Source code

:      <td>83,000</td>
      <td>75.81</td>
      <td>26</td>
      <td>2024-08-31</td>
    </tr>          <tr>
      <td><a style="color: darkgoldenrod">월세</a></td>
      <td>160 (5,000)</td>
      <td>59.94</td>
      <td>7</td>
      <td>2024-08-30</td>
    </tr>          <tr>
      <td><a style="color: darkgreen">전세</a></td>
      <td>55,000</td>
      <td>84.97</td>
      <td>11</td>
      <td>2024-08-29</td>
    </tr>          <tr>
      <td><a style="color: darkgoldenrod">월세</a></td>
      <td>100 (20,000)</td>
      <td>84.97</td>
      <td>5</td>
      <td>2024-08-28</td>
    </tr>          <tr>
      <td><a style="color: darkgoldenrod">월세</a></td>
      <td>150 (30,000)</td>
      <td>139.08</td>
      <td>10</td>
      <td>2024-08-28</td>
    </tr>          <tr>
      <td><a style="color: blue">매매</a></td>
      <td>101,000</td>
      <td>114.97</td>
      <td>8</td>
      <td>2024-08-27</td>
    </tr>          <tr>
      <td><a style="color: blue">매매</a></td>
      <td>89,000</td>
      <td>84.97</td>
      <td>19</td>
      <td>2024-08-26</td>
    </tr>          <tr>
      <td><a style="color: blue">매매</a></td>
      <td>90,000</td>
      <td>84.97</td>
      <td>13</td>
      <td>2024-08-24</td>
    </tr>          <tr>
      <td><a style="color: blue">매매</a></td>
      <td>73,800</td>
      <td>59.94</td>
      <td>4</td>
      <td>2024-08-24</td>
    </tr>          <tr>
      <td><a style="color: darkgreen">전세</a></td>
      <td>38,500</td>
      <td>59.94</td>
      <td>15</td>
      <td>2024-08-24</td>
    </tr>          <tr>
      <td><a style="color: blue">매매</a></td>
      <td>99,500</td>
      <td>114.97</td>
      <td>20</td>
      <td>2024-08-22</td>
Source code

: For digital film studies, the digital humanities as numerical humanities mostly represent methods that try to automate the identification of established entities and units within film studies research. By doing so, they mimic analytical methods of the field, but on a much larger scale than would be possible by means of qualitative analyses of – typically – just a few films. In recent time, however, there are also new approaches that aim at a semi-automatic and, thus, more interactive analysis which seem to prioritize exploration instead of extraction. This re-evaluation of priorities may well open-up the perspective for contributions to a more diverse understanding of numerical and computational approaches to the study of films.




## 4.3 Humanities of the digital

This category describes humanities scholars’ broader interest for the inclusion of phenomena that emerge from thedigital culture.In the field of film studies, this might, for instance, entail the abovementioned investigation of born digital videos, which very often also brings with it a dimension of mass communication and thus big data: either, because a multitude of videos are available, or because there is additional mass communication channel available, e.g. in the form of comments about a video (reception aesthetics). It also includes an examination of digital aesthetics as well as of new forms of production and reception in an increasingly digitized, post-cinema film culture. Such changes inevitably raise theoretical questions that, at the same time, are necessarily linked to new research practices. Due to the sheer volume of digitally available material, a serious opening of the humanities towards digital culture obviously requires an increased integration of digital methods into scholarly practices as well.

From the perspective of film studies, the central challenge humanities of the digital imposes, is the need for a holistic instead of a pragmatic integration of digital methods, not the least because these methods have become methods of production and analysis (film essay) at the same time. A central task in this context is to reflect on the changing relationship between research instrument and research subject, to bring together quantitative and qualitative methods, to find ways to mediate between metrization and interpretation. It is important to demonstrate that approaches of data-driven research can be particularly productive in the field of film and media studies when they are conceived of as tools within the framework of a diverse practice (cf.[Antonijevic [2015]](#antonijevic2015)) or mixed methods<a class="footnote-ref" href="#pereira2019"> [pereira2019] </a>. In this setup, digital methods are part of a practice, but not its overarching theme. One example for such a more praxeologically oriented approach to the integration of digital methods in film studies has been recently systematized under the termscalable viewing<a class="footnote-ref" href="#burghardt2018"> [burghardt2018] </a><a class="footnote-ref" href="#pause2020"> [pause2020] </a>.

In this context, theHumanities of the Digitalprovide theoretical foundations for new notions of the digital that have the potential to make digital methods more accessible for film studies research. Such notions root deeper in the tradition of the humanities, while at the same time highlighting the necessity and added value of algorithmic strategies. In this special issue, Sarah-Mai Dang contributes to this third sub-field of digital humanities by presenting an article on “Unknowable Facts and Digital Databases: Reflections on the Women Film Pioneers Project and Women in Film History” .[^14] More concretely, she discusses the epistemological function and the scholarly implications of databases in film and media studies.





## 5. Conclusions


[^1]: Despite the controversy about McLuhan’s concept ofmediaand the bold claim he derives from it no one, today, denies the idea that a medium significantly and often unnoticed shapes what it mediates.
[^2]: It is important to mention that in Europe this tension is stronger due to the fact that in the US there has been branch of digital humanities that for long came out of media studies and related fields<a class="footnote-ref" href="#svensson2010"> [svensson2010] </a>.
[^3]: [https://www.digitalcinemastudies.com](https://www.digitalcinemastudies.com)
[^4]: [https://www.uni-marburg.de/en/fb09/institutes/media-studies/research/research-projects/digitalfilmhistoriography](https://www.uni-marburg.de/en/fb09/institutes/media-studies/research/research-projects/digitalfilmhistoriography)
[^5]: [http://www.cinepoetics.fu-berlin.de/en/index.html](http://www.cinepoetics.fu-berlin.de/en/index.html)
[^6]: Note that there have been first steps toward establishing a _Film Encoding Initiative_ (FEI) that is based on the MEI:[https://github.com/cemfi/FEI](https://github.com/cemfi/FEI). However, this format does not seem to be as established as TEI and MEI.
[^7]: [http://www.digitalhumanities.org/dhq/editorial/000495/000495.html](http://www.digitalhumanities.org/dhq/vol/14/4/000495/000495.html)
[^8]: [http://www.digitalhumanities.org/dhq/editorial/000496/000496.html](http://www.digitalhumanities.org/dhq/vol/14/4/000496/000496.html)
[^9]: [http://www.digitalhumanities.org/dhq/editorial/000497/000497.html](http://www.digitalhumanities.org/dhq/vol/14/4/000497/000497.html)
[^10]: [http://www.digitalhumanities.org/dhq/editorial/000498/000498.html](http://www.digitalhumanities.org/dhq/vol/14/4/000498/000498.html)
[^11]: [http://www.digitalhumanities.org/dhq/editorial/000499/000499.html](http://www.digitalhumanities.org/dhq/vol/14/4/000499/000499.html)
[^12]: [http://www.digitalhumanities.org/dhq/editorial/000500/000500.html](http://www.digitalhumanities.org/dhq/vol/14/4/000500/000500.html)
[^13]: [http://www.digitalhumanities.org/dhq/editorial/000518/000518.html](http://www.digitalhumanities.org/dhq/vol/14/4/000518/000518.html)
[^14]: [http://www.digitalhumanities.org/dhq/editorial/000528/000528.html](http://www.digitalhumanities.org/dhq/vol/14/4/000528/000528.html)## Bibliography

-- -- --

### Goal of the exercise:
Reproduce the source text from each of the rows above, line for line and without any changes.

### Result:
Source code

:      <td>83,000</td>
      <td>75.81</td>
      <td>26</td>
      <td>2024-08-31</td>
    </tr>          <tr>
      <td><a style="color: darkgoldenrod">월세</a></td>
      <td>160 (5,000)</td>
      <td>59.94</td>
      <td>7</td>
      <td>2024-08-30</td>
    </tr>          <tr>
      <td><a style="color: darkgreen">전세</a></td>
      <td>55,000</td>
      <td>84.97</td>
      <td>11</td>
      <td>2024-08-29</td>
    </tr>          <tr>
      <td><a style="color: darkgoldenrod">월세</a></td>
      <td>100 (20,000)</td>
      <td>84.97</td>
      <td>5</td>
      <td>2024-08-28</td>
    </tr>          <tr>
      <td><a style="color: darkgoldenrod">월세</a></td>
      <td>150 (30,000)</td>
      <td>139.08</td>
      <td>10</td>
      <td>2024-08-28</td>
    </tr>          <tr>
      <td><a style="color: blue">매매</a></td>
      <td>101,000</td>
      <td>114.97</td>
      <td>8</td>
      <td>2024-08-27</td>
    </tr>          <tr>
      <td><a style="color: blue">매매</a></td>
      <td>89,000</td>
      <td>84.97</td>
      <td>19</td>
      <td>2024-08-26</td>
    </tr>          <tr>
      <td><a style="color: blue">매매</a></td>
      <td>90,000</td>
      <td>84.97</td>
      <td>13</td>
      <td>2024-08-24</td>
    </tr>          <tr>
      <td><a style="color: blue">매매</a></td>
      <td>73,800</td>
      <td>59.94</td>
      <td>4</td>
      <td>2024-08-24</td>
    </tr>          <tr>
      <td><a style="color: darkgreen">전세</a></td>
      <td>38,500</td>
      <td>59.94</td>
      <td>15</td>
      <td>2024-08-24</td>
    </tr>          <tr>
      <td><a style="color: blue">매매</a></td>
      <td>99,500</td>
      <td>114.97</td>
      <td>20</td>
      <td>2024-08-22</td>
Source code

: For digital film studies, the digital humanities as numerical humanities mostly represent methods that try to automate the identification of established entities and units within film studies research. By doing so, they mimic analytical methods of the field, but on a much larger scale than would be possible by means of qualitative analyses of – typically – just a few films. In recent time, however, there are also new approaches that aim at a semi-automatic and, thus, more interactive analysis which seem to prioritize exploration instead of extraction. This re-evaluation of priorities may well open-up the perspective for contributions to a more diverse understanding of numerical and computational approaches to the study of films.




## 4.3 Humanities of the digital

This category describes humanities scholars’ broader interest for the inclusion of phenomena that emerge from thedigital culture.In the field of film studies, this might, for instance, entail the abovementioned investigation of born digital videos, which very often also brings with it a dimension of mass communication and thus big data: either, because a multitude of videos are available, or because there is additional mass communication channel available, e.g. in the form of comments about a video (reception aesthetics). It also includes an examination of digital aesthetics as well as of new forms of production and reception in an increasingly digitized, post-cinema film culture. Such changes inevitably raise theoretical questions that, at the same time, are necessarily linked to new research practices. Due to the sheer volume of digitally available material, a serious opening of the humanities towards digital culture obviously requires an increased integration of digital methods into scholarly practices as well.

From the perspective of film studies, the central challenge humanities of the digital imposes, is the need for a holistic instead of a pragmatic integration of digital methods, not the least because these methods have become methods of production and analysis (film essay) at the same time. A central task in this context is to reflect on the changing relationship between research instrument and research subject, to bring together quantitative and qualitative methods, to find ways to mediate between metrization and interpretation. It is important to demonstrate that approaches of data-driven research can be particularly productive in the field of film and media studies when they are conceived of as tools within the framework of a diverse practice (cf.[Antonijevic [2015]](#antonijevic2015)) or mixed methods<a class="footnote-ref" href="#pereira2019"> [pereira2019] </a>. In this setup, digital methods are part of a practice, but not its overarching theme. One example for such a more praxeologically oriented approach to the integration of digital methods in film studies has been recently systematized under the termscalable viewing<a class="footnote-ref" href="#burghardt2018"> [burghardt2018] </a><a class="footnote-ref" href="#pause2020"> [pause2020] </a>.

In this context, theHumanities of the Digitalprovide theoretical foundations for new notions of the digital that have the potential to make digital methods more accessible for film studies research. Such notions root deeper in the tradition of the humanities, while at the same time highlighting the necessity and added value of algorithmic strategies. In this special issue, Sarah-Mai Dang contributes to this third sub-field of digital humanities by presenting an article on “Unknowable Facts and Digital Databases: Reflections on the Women Film Pioneers Project and Women in Film History” .[^14] More concretely, she discusses the epistemological function and the scholarly implications of databases in film and media studies.





## 5. Conclusions


[^1]: Despite the controversy about McLuhan’s concept ofmediaand the bold claim he derives from it no one, today, denies the idea that a medium significantly and often unnoticed shapes what it mediates.
[^2]: It is important to mention that in Europe this tension is stronger due to the fact that in the US there has been branch of digital humanities that for long came out of media studies and related fields<a class="footnote-ref" href="#svensson2010"> [svensson2010] </a>.
[^3]: [https://www.digitalcinemastudies.com](https://www.digitalcinemastudies.com)
[^4]: [https://www.uni-marburg.de/en/fb09/institutes/media-studies/research/research-projects/digitalfilmhistoriography](https://www.uni-marburg.de/en/fb09/institutes/media-studies/research/research-projects/digitalfilmhistoriography)
[^5]: [http://www.cinepoetics.fu-berlin.de/en/index.html](http://www.cinepoetics.fu-berlin.de/en/index.html)
[^6]: Note that there have been first steps toward establishing a _Film Encoding Initiative_ (FEI) that is based on the MEI:[https://github.com/cemfi/FEI](https://github.com/cemfi/FEI). However, this format does not seem to be as established as TEI and MEI.
[^7]: [http://www.digitalhumanities.org/dhq/editorial/000495/000495.html](http://www.digitalhumanities.org/dhq/vol/14/4/000495/000495.html)
[^8]: [http://www.digitalhumanities.org/dhq/editorial/000496/000496.html](http://www.digitalhumanities.org/dhq/vol/14/4/000496/000496.html)
[^9]: [http://www.digitalhumanities.org/dhq/editorial/000497/000497.html](http://www.digitalhumanities.org/dhq/vol/14/4/000497/000497.html)
[^10]: [http://www.digitalhumanities.org/dhq/editorial/000498/000498.html](http://www.digitalhumanities.org/dhq/vol/14/4/000498/000498.html)
[^11]: [http://www.digitalhumanities.org/dhq/editorial/000499/000499.html](http://www.digitalhumanities.org/dhq/vol/14/4/000499/000499.html)
[^12]: [http://www.digitalhumanities.org/dhq/editorial/000500/000500.html](http://www.digitalhumanities.org/dhq/vol/14/4/000500/000500.html)
[^13]: [http://www.digitalhumanities.org/dhq/editorial/000518/000518.html](http://www.digitalhumanities.org/dhq/vol/14/4/000518/000518.html)
[^14]: [http://www.digitalhumanities.org/dhq/editorial/000528/000528.html](http://www.digitalhumanities.org/dhq/vol/14/4/000528/000528.html)## Bibliography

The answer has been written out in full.